Firstly, it’s essential to rely on the warning signs. An excellent example is Big Data. Businesses have unprecedented access to enormous knowledge repositories. Instead of relying on intuition, they can base decisions on factual and verifiable data. For example, the healthcare industry relies on Big Data to prevent diseases.
The lesson here is to keep up with innovations. The term Big Data was first used in the 1990s. But it’s only with the recent advancement in computer computational power that Big Data analytics revealed its true potential. Business owners should invest more in R&D departments and include the Big Data analytics branch. Moreover, they should focus on identifying potential problems before they happen.
We could define this attitude as proactive management versus reactive management. Reactive management relies on problem-solving ignoring its roots. Or focusing on the why after the fact. For some time, it’s been an unregulated capitalist practice, focusing on profits first – après moi, le déluge (‘After me, the flood’). The current ecological crisis is related to this logical fallacy.
The most tangible contemporary example is cybersecurity. For example, the management of internal documents and user permissions. Let’s take a look at Facebook’s password mismanagement. In 2019, it was discovered that the company stores passwords in an unencrypted form.
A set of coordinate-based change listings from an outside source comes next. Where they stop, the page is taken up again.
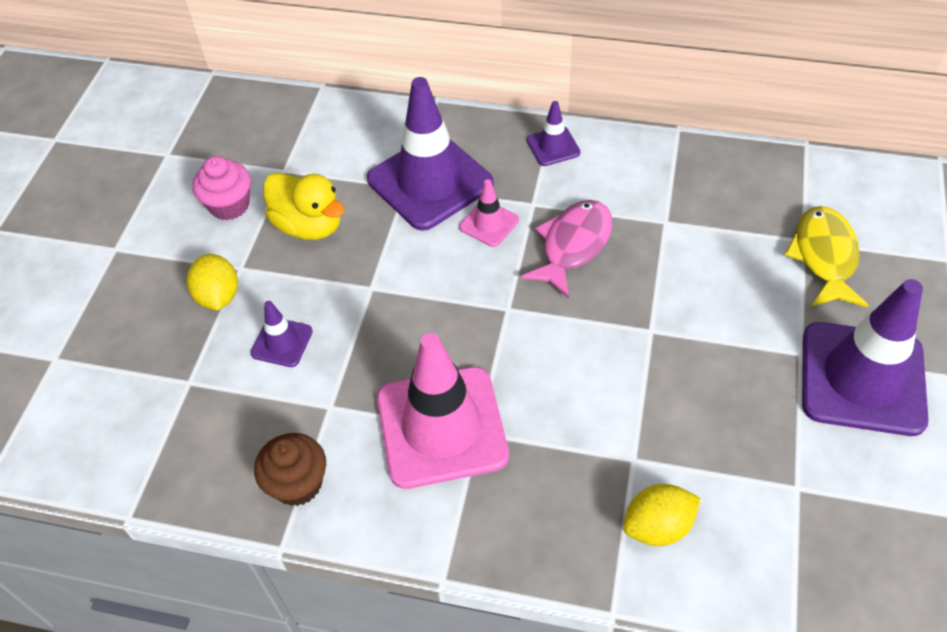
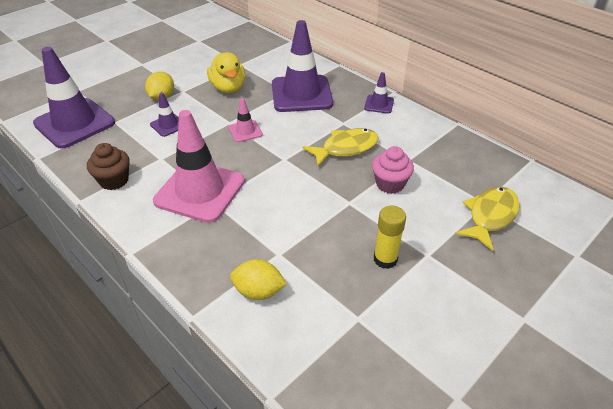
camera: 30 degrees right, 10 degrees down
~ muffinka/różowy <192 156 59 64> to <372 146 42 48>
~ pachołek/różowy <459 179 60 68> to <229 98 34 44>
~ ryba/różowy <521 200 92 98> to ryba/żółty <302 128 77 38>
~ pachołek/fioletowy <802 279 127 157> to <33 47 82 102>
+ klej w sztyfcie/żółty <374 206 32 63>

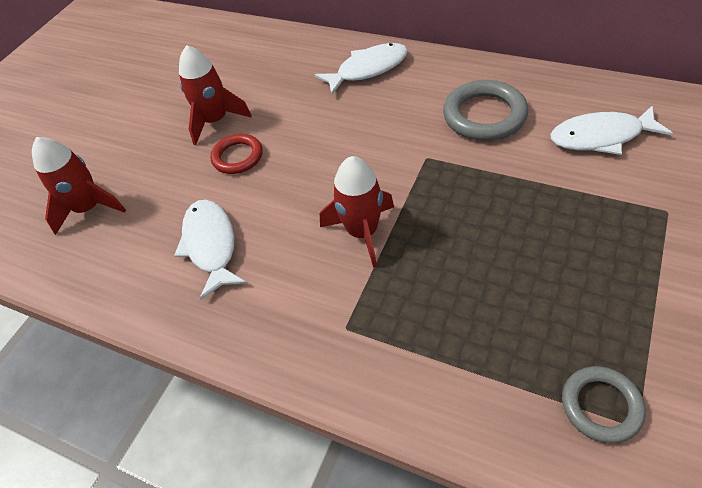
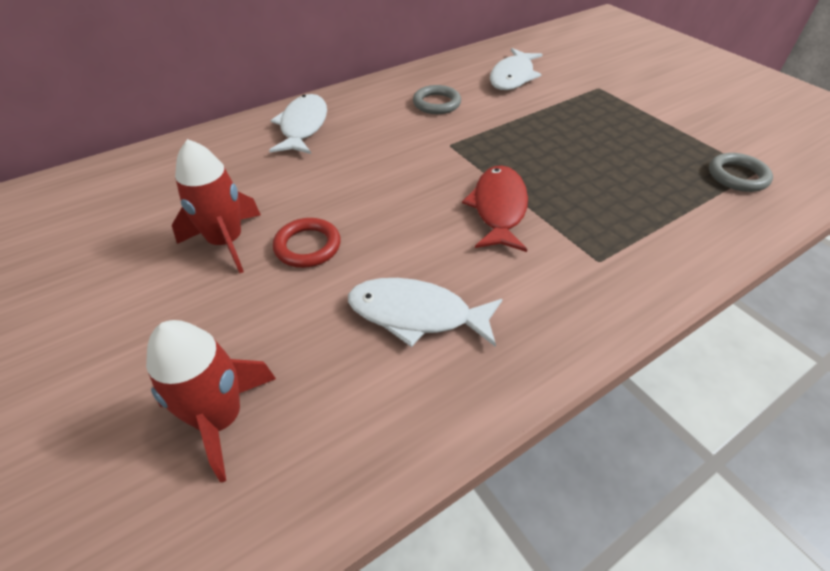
camera: 65 degrees left, 5 degrees down
~ pierścień/szary <443 80 85 61> = <413 85 48 29> x0.64
~ rakieta/czerwony <320 156 74 112> to ryba/czerwony <462 165 66 87>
What’s more, passwords were widely available to employees. There is no need to leave passwords accessible in plain text to many employees. This calls for trouble. Businesses should implement strict internal document management practices, which include user permissions. Defining who can access what information is critical for problem prevention. The same logic extends to other data. Clients’ confidential data should be accessible only to relevant employees. Moreover, it should be adequately encrypted.
Another illustrative example is enterprise password management. One of the biggest hacks of the last year halted Colonial Pipeline operations for several days. Moreover, the intrusion happened due to faulty password management. Cybersecurity experts tried for decades to improve enterprise password management. It’s a perfect example of a proactive approach. Yes, healthy password management includes additional steps. Often it would be best if you sacrificed some comfort for security. However, with the introduction of widely used password managers, there’s no good reason to stick to old “password123” practices.
To summarize, learning to prevent problems is a change in attitude. Some problems are preventable, and some aren’t. Rely on modern technology to distinguish one from the other. Furthermore, invest as much in problem prevention as in problem-solving. These two departments should work hand-in-hand.